The share of bitcoins held on corporate balance sheets amounts to 4.66% of total Bitcoin supply.

Crypto Market News

  • U.S. GDP data on blockchain: The U.S. Department of Commerce has, for the first time, published official GDP data on blockchain. The statistics are available across nine networks: Bitcoin, Ethereum, Solana, TRON, Stellar, Avalanche, Arbitrum One, Polygon, and Optimism. Data verification and distribution are powered by Chainlink and Pyth oracles, with support from major exchanges including Coinbase, Gemini, and Kraken.

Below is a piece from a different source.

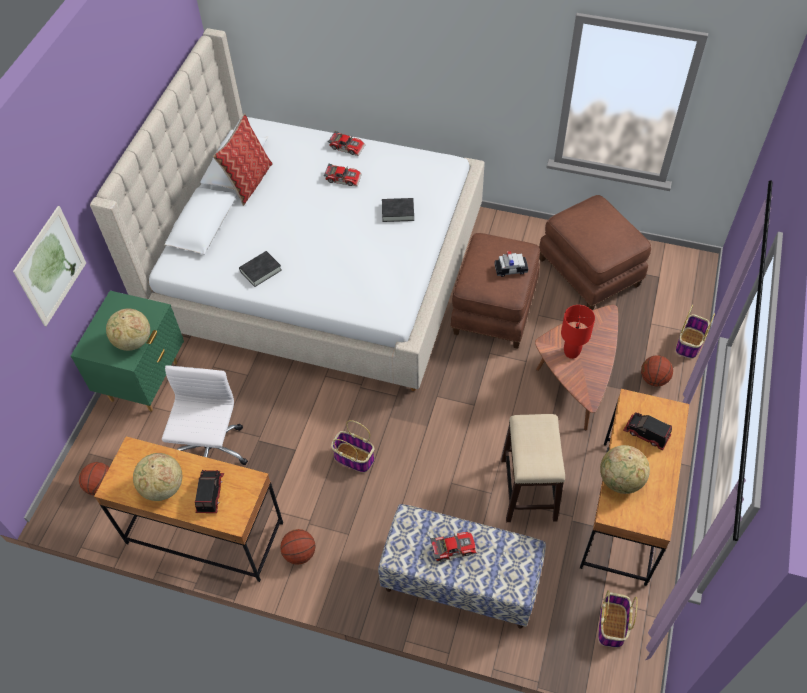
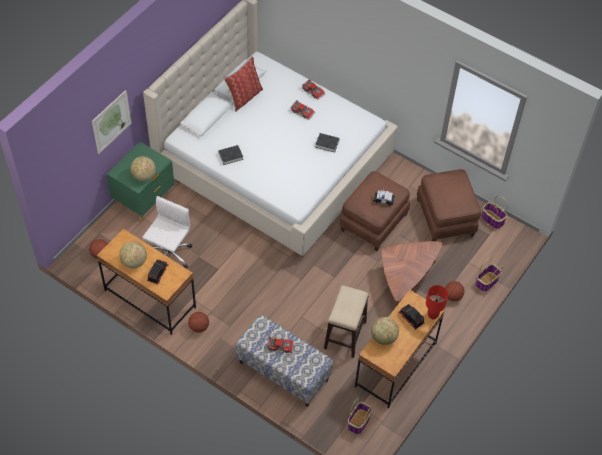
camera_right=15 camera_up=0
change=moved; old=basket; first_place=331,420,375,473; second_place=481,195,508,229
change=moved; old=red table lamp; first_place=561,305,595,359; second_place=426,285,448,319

  • Kraken–SEC talks on tokenization: Crypto exchange Kraken met with SEC representatives to discuss tokenization initiatives, following the regulator’s earlier rejection of Binance’s tokenization project.
  • JPMorgan on Bitcoin: JPMorgan noted that Bitcoin volatility has fallen to a historic low, and the cryptocurrency is currently undervalued relative to gold.